Все это вполне закономерно. В переизбытке литературы на любую тему особенно ценным и оказывается человеческий голос, сам «тембр» которого говорит о времени и человеке больше, чем тома изложений и исследований. Неслучайно расцвет исследований так называемой исторической памяти, то есть не фактов истории, а того, как эти факты откладываются в человеческом сознании, пришелся на 1990-е годы XX века, когда распад империи лишил ее жителей готовых «официальных» форм памяти о прошлом, оставив их наедине с памятью частной, полной боли, страхов и обид, но также радостей и надежд.

Задание A :: На какое время, согласно тексту об исторической памяти, пришелся расцвет исследований исторической памяти?
Текст и записи никак не связаны между собой.

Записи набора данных
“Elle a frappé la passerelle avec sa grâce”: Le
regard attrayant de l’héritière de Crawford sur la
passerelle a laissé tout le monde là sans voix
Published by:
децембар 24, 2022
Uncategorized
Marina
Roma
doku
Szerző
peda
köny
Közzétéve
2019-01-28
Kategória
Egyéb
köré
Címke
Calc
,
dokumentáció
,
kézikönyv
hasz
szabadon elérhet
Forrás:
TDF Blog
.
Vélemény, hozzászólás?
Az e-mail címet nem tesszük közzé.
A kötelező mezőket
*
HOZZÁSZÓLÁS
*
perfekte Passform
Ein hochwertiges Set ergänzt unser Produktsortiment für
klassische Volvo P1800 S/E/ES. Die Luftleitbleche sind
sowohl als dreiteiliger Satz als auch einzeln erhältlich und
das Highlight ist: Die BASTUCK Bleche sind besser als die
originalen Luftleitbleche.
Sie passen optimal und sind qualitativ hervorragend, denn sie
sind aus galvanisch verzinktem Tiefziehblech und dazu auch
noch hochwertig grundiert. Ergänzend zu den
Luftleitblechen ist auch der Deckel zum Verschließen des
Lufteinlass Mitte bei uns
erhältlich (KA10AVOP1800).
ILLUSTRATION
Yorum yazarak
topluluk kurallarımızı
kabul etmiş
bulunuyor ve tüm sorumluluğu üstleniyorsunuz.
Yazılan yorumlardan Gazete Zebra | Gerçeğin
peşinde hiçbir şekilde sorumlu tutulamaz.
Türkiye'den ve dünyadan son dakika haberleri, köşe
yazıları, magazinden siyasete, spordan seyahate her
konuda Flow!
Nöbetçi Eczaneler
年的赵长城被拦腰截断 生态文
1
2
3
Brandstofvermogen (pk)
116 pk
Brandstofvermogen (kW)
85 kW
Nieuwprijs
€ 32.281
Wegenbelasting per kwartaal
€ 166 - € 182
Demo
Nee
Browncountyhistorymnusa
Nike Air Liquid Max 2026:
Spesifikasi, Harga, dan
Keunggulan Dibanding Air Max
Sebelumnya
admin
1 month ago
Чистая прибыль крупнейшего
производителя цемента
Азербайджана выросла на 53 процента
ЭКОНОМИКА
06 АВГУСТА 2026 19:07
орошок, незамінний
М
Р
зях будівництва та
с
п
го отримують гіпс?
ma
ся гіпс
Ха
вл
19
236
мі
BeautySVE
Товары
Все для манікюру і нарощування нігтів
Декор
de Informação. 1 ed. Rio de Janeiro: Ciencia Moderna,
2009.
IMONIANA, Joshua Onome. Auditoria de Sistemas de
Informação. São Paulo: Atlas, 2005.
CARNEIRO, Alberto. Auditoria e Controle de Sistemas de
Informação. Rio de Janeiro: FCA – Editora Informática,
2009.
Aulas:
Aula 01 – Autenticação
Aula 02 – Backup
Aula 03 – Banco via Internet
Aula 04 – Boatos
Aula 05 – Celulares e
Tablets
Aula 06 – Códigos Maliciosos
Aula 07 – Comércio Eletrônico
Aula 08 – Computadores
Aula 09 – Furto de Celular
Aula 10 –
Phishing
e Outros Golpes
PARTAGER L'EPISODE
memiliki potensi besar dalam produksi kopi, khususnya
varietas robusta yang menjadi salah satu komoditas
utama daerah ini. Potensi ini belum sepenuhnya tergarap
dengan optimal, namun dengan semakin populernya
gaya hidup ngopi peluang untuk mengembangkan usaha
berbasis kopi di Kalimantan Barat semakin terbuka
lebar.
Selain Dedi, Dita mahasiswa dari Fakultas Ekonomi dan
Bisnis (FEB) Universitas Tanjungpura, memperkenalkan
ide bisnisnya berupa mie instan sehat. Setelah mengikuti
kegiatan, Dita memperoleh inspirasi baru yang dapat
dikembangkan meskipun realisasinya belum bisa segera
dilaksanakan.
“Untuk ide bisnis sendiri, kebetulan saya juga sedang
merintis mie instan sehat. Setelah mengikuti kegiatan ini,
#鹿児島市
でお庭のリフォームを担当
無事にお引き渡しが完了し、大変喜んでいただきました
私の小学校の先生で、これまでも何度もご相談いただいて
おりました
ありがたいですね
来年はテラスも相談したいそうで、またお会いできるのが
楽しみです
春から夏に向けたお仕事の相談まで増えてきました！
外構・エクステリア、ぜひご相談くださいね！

Задание B :: Перепишите записи с самого начала и до строки с «Luftleitblechen ist auch» включительно, заменив «Calc» на «Writer» и оставив все остальное без изменений.

Поле ответа A :: На 1990-е годы XX века.

Поле ответа B ::
“Elle a frappé la passerelle avec sa grâce”: Le
regard attrayant de l’héritière de Crawford sur la
passerelle a laissé tout le monde là sans voix
Published by:
децембар 24, 2022
Uncategorized
Marina
Roma
doku
Szerző
peda
köny
Közzétéve
2019-01-28
Kategória
Egyéb
köré
Címke
Writer
,
dokumentáció
,
kézikönyv
hasz
szabadon elérhet
Forrás:
TDF Blog
.
Vélemény, hozzászólás?
Az e-mail címet nem tesszük közzé.
A kötelező mezőket
*
HOZZÁSZÓLÁS
*
perfekte Passform
Ein hochwertiges Set ergänzt unser Produktsortiment für
klassische Volvo P1800 S/E/ES. Die Luftleitbleche sind
sowohl als dreiteiliger Satz als auch einzeln erhältlich und
das Highlight ist: Die BASTUCK Bleche sind besser als die
originalen Luftleitbleche.
Sie passen optimal und sind qualitativ hervorragend, denn sie
sind aus galvanisch verzinktem Tiefziehblech und dazu auch
noch hochwertig grundiert. Ergänzend zu den
Luftleitblechen ist auch der Deckel zum Verschließen des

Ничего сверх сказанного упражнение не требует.